13.700 Beratungen in 2023: Ungebrochene Nachfrage nach Schuldnerberatung in Thüringen
von Peter Kießling
LIGA der Freien Wohlfahrtspflege in Thüringen sieht sich in Kritik an hohen Hürden für Thüringer Härtefallfonds zur Bewältigung der Energiekrise bestätigt
13.700 Menschen in schwieriger finanzieller Situation haben in 2023 in den mehr als 30 Beratungsstellen der sozialen Schuldner- und Verbraucherinsolvenzberatung Thüringens Hilfe und Unterstützung erhalten. Das ist das Ergebnis der Auswertung der vom Statistischen Bundesamt durchgeführten Basisstatistik zur Überschuldung privater Personen für Thüringen.
In etwas mehr als der Hälfte der Beratungsfälle führten kritische Lebensereignisse, die jedem widerfahren können, in die Überschuldung. Hierzu gehören insbesondere Arbeitslosigkeit (17,4%), Erkrankung/Sucht/Unfall (19,2%) sowie Trennung/Scheidung/Tod des Partners (14,2%), die eine beherrschbare Verschuldung in eine Überschuldung umschlagen ließen. Überschuldete Menschen, die sich in Beratung befinden, haben in Thüringen monatlich im Schnitt 1.244 EUR zur Verfügung. Diese Zahlen entsprechen in etwa dem bundesweiten Durchschnitt.

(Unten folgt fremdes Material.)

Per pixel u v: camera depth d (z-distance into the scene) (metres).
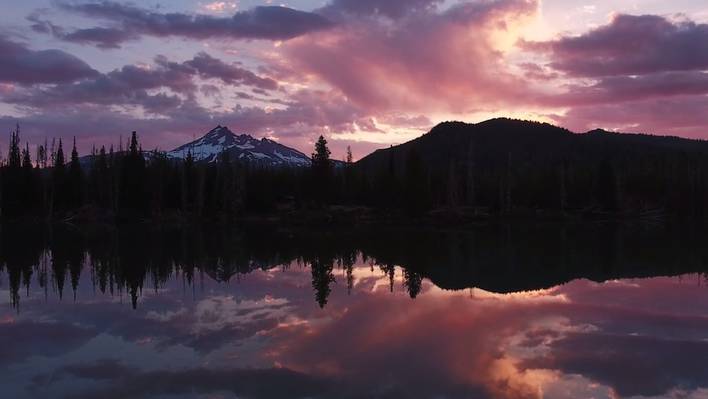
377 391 13.26
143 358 16.16
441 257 45.03
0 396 13.13
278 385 13.71
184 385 13.77
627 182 125.69
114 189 104.44
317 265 40.28
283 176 128.88
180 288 29.30
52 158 118.00
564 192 112.94
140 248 53.91
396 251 50.47
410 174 104.12
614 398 12.84
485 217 104.19
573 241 59.75
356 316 21.78
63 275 35.03
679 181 119.69
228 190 110.12
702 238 63.12
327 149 108.38
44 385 13.90
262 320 21.14
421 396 12.93
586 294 27.03
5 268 39.09
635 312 22.58
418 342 17.78
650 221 102.81
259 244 58.34
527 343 17.64
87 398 12.97
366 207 111.44
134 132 106.81
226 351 16.80
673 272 35.22
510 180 118.12
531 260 42.47
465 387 13.53
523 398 12.80
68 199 104.00
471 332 19.11
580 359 15.88
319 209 103.94
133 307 24.06
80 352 16.86
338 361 15.67
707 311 22.89
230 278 33.25
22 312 23.19
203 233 74.50
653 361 15.66
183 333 19.14
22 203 98.94
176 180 113.62
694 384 13.76
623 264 39.47
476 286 29.77
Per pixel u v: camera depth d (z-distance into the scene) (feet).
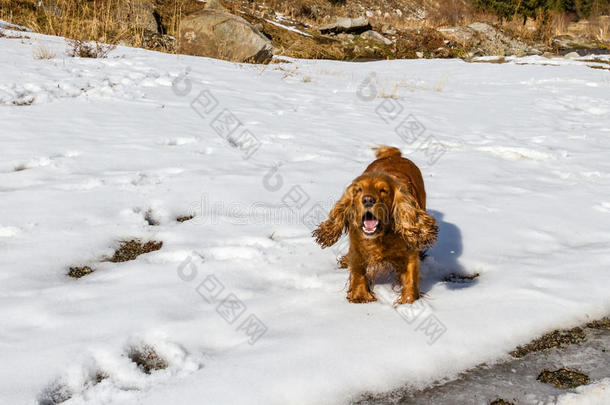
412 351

Sichtbare Unterschiede zu den durchschnittlichen Werten der anderen Bundesländer gibt es dagegen bei der Häufung von Verbindlichkeiten bei Vermietern (30,5% der Beratungsfälle, 10,6 über Durchschnitt) und bei Energieunternehmen (34,7% der Beratungsfälle, 8,1% über Durchschnitt). Gerade bei den Energieschulden überrascht das im Hinblick auf den 2023 gestarteten Thüringer Härtefallfonds zur Bewältigung der Energiekrise für private Haushalte. Dessen Anforderungen für eine Inanspruchnahme waren aber schon 2023 derart hoch, dass nur wenige Thüringer Haushalte von dem Fonds partizipieren konnten. Schlussfolgerungen wurden nicht gezogen. In 2024 konnten deshalb noch weniger Menschen Fondsmittel abrufen, nach Mitteilung des Landesverwaltungsamtes waren es im laufenden Jahr gerade einmal noch 16.350 EUR nach 86.700 EUR im Jahr 2023. So wurden Regelungen an den Bedürfnissen der Menschen vorbei getroffen.

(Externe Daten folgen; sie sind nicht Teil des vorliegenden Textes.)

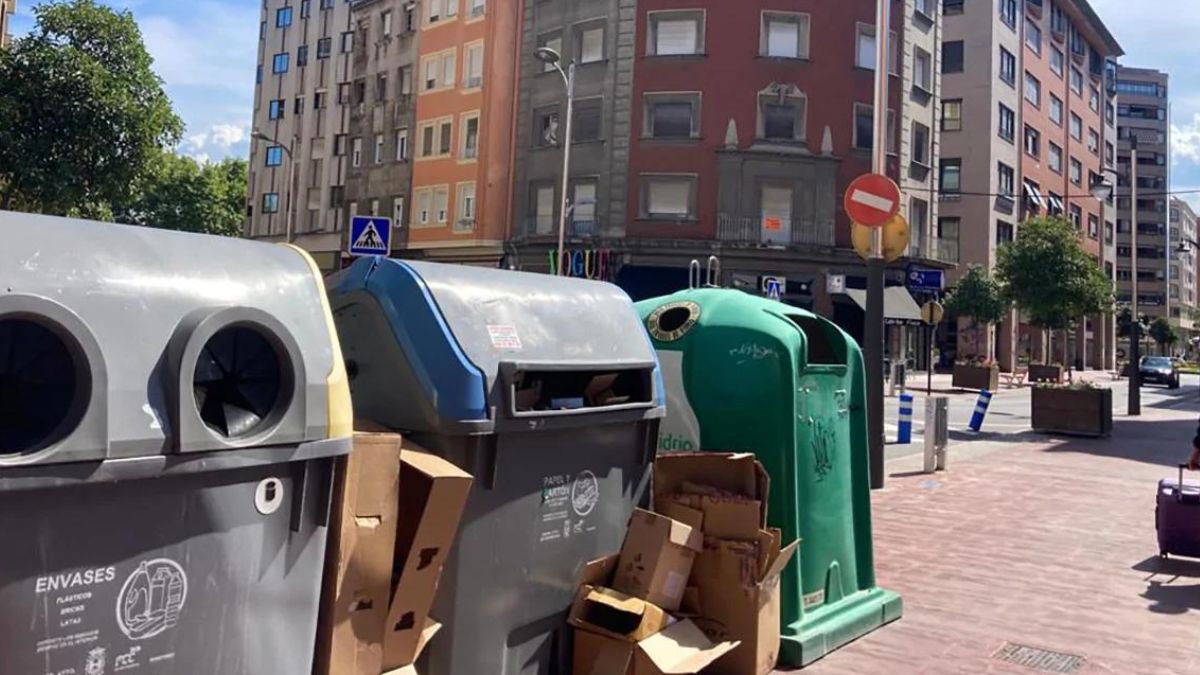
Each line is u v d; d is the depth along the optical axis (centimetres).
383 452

3.756 Beratungsfälle haben die Thüringer Beratungsstellen in 2023 beendet. In 19,1% der beendeten Beratungsfälle konnte eine außergerichtliche Regulierung der Schulden erreicht werden. In 31,3 % der abgeschlossenen Fälle strebten die Ratsuchenden eine Entschuldung nach den Vorschriften der Insolvenzordnung an.
Die Zahl der überschuldeten Thüringerinnen und Thüringer übersteigt die 13.700 Beratungsfälle aber bei Weitem. Nach aktuellen Hochrechnungen gelten derzeit ca. 150.000 volljährige Thüringer*innen als überschuldet. Die in den Schuldner- und Verbraucherinsolvenzberatungsstellen beratenen Menschen stellen also nur die sprichwörtliche Spitze des Eisberges dar.